The incident centers on a technical loophole in how the NTSB shares investigation data. By law, the agency is prohibited from releasing actual audio recordings from cockpit voice recorders (CVRs) to the public. To provide transparency without violating these regulations, the NTSB often includes spectrograms in its dockets—visual representations of sound frequencies that allow investigators to analyze audio patterns without playing the actual recording.
For decades, these images were essentially useless to the general public, serving as mathematical snapshots of sound that required specialized expertise to interpret. However, the rise of sophisticated AI audio synthesis has turned these static images back into sound.
The Spectrogram Loophole
The catalyst for the current controversy was a realization shared on social media by Scott Manley, a YouTuber known for his deep dives into physics and astronomy. Manley pointed out that the megabytes of data encoded within a high-resolution spectrogram, when paired with a publicly available written transcript, could potentially be used to reverse-engineer the original audio.
It didn’t take long for users to test this theory.
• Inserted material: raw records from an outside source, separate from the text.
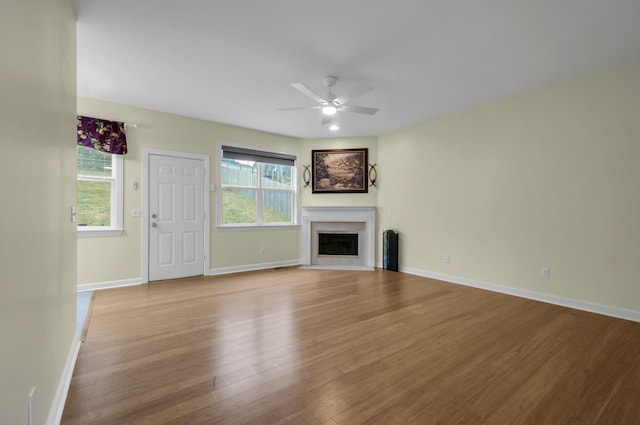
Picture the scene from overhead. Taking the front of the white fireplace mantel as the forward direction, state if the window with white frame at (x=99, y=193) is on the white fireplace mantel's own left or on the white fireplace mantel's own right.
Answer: on the white fireplace mantel's own right

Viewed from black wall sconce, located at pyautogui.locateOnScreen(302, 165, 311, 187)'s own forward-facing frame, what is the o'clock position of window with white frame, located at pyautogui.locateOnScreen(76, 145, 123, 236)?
The window with white frame is roughly at 2 o'clock from the black wall sconce.

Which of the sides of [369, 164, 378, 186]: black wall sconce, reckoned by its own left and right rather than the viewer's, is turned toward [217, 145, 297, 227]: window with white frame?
right

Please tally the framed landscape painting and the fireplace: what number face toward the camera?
2

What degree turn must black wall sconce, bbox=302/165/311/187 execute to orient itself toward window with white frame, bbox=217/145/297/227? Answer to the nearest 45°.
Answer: approximately 90° to its right

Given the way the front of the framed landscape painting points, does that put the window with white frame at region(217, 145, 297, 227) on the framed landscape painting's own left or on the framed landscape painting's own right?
on the framed landscape painting's own right

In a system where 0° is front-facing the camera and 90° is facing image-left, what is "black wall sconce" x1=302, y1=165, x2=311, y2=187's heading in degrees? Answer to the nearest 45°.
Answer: approximately 0°

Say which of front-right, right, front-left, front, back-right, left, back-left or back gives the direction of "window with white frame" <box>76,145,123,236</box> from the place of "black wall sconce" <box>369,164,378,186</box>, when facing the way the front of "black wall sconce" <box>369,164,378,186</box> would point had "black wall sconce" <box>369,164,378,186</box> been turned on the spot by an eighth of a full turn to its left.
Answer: right

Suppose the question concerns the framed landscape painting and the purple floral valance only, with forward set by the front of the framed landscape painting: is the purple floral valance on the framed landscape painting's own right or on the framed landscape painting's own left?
on the framed landscape painting's own right

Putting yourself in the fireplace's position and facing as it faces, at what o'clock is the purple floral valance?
The purple floral valance is roughly at 2 o'clock from the fireplace.
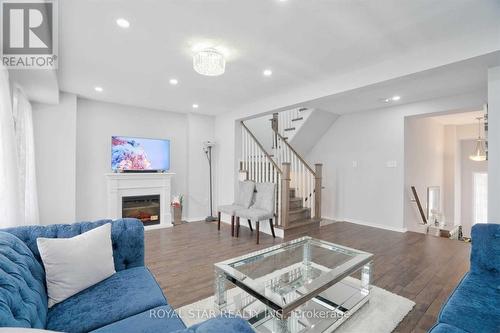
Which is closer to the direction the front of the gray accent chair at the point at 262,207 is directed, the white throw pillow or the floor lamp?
the white throw pillow

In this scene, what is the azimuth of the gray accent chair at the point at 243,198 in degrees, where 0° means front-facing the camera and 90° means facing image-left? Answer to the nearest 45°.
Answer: approximately 45°

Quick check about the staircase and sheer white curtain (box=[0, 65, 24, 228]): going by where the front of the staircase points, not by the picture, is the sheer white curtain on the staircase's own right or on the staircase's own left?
on the staircase's own right

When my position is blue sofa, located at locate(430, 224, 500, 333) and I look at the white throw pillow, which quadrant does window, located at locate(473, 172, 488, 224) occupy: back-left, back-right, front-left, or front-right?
back-right

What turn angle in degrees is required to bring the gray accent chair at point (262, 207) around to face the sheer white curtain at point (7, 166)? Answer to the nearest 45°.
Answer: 0° — it already faces it

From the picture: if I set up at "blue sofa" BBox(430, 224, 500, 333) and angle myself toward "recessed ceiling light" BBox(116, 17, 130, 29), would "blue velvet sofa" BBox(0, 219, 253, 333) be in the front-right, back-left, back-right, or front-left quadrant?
front-left

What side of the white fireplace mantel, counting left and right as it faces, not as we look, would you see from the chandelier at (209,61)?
front

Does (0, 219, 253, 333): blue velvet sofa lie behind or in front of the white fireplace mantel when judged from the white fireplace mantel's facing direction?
in front

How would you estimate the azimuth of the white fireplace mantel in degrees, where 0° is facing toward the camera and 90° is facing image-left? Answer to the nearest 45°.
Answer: approximately 0°

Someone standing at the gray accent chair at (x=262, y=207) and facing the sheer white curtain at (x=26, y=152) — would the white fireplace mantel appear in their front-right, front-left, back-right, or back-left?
front-right

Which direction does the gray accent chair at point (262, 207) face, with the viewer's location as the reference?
facing the viewer and to the left of the viewer

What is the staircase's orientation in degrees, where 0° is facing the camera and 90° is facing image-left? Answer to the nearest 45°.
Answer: approximately 315°

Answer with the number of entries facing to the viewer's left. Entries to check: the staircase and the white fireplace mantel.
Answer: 0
Using a combination of the spectrogram from UPS Flight 2976—which crashed in Louisville, Kentucky—and the official transcript of the final moments, internet users employed AI tools, including Codex, to create approximations of the pilots’ voices. The result was a synthetic audio file that mimicked the tone, cadence, and urgency of the deceased crew, effectively bypassing the federal restrictions meant to protect the privacy of the victims and their families.
The Agency’s Response
The NTSB reacted by pulling the plug on its public docket system to assess the extent of the vulnerability. While the agency restored general access on Friday, the move highlights a growing tension between the “open data” ethos of government safety agencies and the capabilities of modern machine learning.
Currently, 42 specific investigations remain closed to the public pending a full security review. Among these is the file for Flight 2976. The agency is now tasked with determining whether spectrograms—previously considered a safe, anonymized way to share data—must be redacted or altered to prevent AI-driven reconstruction.
The New Ethics of Forensic Data
This breach is not just a technical failure but an ethical one. The CVR is intended to be a tool for safety improvement, not public consumption. The trauma associated with hearing the final moments of a fatal accident is precisely why the NTSB maintains strict silos around audio data. When AI bridges that gap, it creates a scenario where the dead are essentially “re-voiced” without consent.
As generative AI becomes more capable of interpreting non-traditional data sources, the NTSB’s struggle suggests that traditional methods of data masking are no longer sufficient. What was once a secure image is now a blueprint for a voice clone, signaling a shift in how forensic evidence must be handled in an era of pervasive AI.